PROBLEM STATEMENT: In the material below, find each line that contains the word "LIST" and copy it.

AVAILABLE DATA:
<<<<

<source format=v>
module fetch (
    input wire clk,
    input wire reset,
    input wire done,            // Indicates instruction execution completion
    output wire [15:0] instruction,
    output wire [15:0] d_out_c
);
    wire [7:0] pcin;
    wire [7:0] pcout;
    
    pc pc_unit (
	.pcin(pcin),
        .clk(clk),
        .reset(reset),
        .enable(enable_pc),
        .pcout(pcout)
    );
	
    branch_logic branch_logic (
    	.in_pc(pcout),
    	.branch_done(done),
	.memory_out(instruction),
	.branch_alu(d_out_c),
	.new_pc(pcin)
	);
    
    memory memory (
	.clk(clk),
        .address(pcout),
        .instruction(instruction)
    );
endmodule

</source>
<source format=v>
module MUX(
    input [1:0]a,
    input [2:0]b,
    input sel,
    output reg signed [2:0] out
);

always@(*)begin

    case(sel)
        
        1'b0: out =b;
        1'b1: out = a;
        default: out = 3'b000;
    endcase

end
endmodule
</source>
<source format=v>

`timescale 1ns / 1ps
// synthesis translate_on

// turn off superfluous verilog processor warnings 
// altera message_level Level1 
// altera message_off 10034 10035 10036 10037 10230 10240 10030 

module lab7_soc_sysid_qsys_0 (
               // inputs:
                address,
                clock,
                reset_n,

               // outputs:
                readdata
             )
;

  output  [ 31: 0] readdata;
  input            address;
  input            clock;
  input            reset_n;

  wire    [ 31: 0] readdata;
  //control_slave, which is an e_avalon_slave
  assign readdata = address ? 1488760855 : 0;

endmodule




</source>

>>>>
<<<<

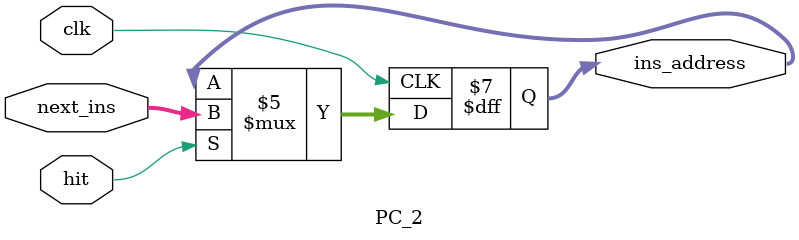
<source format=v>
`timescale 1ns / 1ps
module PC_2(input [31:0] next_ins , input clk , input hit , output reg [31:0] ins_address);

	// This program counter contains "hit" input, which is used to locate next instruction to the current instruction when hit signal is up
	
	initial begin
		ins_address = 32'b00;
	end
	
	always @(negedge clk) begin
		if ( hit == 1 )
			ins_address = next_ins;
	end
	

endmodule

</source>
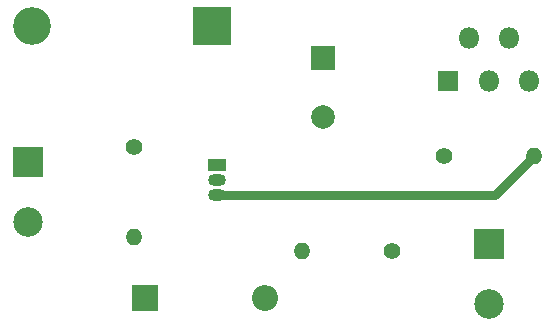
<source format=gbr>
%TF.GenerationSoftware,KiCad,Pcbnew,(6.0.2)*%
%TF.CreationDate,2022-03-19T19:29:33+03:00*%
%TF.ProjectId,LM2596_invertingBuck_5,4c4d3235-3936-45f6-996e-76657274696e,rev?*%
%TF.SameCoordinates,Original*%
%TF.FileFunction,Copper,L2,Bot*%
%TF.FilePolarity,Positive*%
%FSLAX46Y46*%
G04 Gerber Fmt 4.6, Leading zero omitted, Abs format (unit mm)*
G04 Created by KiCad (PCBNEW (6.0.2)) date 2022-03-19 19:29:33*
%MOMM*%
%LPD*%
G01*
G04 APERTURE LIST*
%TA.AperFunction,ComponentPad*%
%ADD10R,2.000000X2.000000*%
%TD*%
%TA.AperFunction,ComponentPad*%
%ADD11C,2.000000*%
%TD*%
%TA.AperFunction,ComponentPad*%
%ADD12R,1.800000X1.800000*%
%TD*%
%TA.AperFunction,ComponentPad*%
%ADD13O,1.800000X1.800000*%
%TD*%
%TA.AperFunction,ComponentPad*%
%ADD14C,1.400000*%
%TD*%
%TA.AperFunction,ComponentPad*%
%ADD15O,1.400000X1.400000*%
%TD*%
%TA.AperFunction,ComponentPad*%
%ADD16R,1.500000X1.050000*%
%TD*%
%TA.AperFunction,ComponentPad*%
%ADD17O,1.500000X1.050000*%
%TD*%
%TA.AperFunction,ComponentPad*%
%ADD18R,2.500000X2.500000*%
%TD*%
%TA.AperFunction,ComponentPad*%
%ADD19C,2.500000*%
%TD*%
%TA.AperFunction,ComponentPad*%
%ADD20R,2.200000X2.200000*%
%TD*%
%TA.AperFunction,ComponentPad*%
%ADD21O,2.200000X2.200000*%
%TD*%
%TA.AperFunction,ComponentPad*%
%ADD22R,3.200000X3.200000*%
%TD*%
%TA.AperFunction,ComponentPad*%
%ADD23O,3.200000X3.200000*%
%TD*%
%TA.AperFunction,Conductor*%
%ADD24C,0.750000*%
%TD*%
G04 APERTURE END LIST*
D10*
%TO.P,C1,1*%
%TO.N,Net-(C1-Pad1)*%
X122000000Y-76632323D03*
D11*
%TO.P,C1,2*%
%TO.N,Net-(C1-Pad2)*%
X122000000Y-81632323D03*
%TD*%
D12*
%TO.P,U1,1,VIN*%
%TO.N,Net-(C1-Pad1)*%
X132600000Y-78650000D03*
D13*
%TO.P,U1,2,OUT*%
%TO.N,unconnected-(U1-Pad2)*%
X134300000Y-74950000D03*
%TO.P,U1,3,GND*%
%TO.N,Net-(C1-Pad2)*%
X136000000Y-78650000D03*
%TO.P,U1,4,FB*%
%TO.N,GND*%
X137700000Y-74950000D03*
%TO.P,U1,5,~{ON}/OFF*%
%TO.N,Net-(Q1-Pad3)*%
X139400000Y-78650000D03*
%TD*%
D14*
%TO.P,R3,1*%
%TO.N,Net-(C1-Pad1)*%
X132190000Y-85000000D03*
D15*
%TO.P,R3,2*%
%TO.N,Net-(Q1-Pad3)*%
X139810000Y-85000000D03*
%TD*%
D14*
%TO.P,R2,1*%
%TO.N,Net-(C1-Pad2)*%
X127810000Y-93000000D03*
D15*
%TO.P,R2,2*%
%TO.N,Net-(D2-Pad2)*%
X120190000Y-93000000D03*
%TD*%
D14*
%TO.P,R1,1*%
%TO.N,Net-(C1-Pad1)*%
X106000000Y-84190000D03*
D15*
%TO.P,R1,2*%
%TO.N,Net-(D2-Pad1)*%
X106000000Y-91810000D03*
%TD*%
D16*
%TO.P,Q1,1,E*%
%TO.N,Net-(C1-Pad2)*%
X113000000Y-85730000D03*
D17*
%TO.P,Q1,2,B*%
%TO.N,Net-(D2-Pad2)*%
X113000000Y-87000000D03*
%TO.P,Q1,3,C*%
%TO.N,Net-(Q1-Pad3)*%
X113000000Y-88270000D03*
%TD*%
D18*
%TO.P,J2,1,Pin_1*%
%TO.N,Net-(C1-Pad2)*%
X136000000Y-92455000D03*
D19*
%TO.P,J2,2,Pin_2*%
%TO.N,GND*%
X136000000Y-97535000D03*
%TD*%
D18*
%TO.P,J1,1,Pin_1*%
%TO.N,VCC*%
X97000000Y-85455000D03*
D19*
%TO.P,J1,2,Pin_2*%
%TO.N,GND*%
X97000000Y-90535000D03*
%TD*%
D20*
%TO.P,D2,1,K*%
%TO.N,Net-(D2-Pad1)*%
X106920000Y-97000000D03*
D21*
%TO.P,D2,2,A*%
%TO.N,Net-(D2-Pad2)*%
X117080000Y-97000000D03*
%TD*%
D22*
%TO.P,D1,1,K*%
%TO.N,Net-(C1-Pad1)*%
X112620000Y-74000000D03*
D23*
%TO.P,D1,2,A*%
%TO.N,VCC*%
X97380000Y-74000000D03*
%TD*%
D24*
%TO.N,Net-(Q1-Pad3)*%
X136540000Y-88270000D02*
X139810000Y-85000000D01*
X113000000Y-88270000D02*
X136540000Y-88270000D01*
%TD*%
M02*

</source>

>>>>

ANSWER SPACE:
G04 APERTURE LIST*
G04 APERTURE END LIST*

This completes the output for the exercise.